__Problem statement__
Would you copy all lines in the data that contain the word "pour"?

__Exercise inputs__
• • •

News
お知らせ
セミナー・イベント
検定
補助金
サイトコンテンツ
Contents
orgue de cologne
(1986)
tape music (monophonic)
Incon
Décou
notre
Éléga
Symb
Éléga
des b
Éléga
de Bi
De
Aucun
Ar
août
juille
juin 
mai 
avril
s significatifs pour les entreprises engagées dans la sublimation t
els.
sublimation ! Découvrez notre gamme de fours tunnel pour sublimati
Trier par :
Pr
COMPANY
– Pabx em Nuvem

• • •

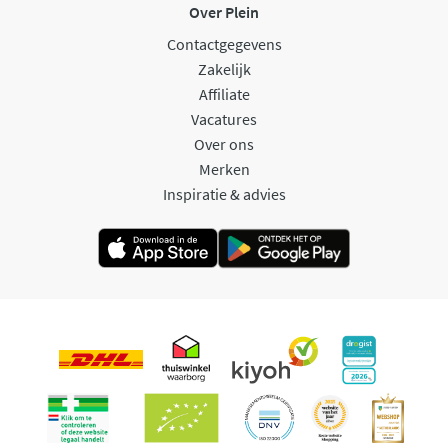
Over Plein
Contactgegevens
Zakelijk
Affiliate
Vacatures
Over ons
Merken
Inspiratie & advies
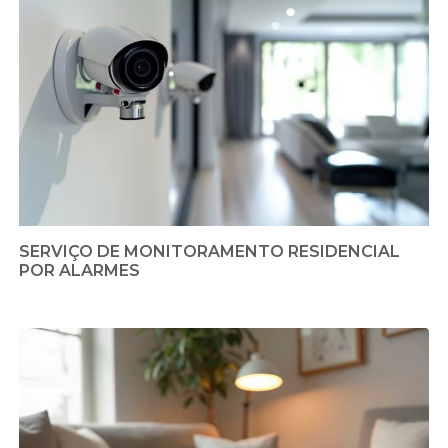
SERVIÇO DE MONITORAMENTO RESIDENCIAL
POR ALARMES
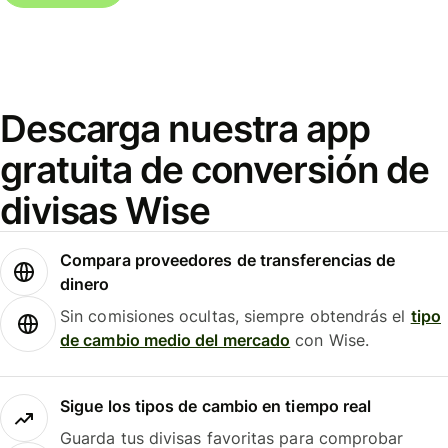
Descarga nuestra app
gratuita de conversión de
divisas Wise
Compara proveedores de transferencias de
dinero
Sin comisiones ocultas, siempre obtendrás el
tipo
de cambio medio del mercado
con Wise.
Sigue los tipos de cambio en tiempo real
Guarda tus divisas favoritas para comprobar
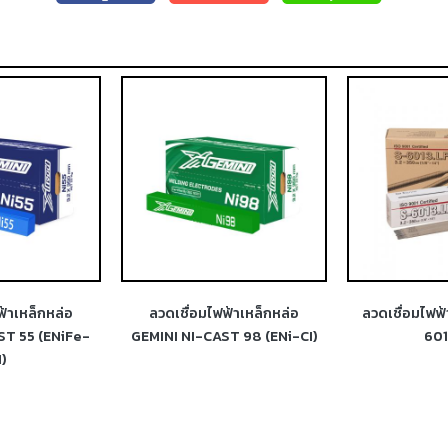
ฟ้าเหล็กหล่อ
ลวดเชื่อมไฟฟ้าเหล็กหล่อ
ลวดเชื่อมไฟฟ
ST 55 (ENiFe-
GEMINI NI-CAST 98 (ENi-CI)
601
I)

• • •

__Solution for this problem__
s significatifs pour les entreprises engagées dans la sublimation t
sublimation ! Découvrez notre gamme de fours tunnel pour sublimati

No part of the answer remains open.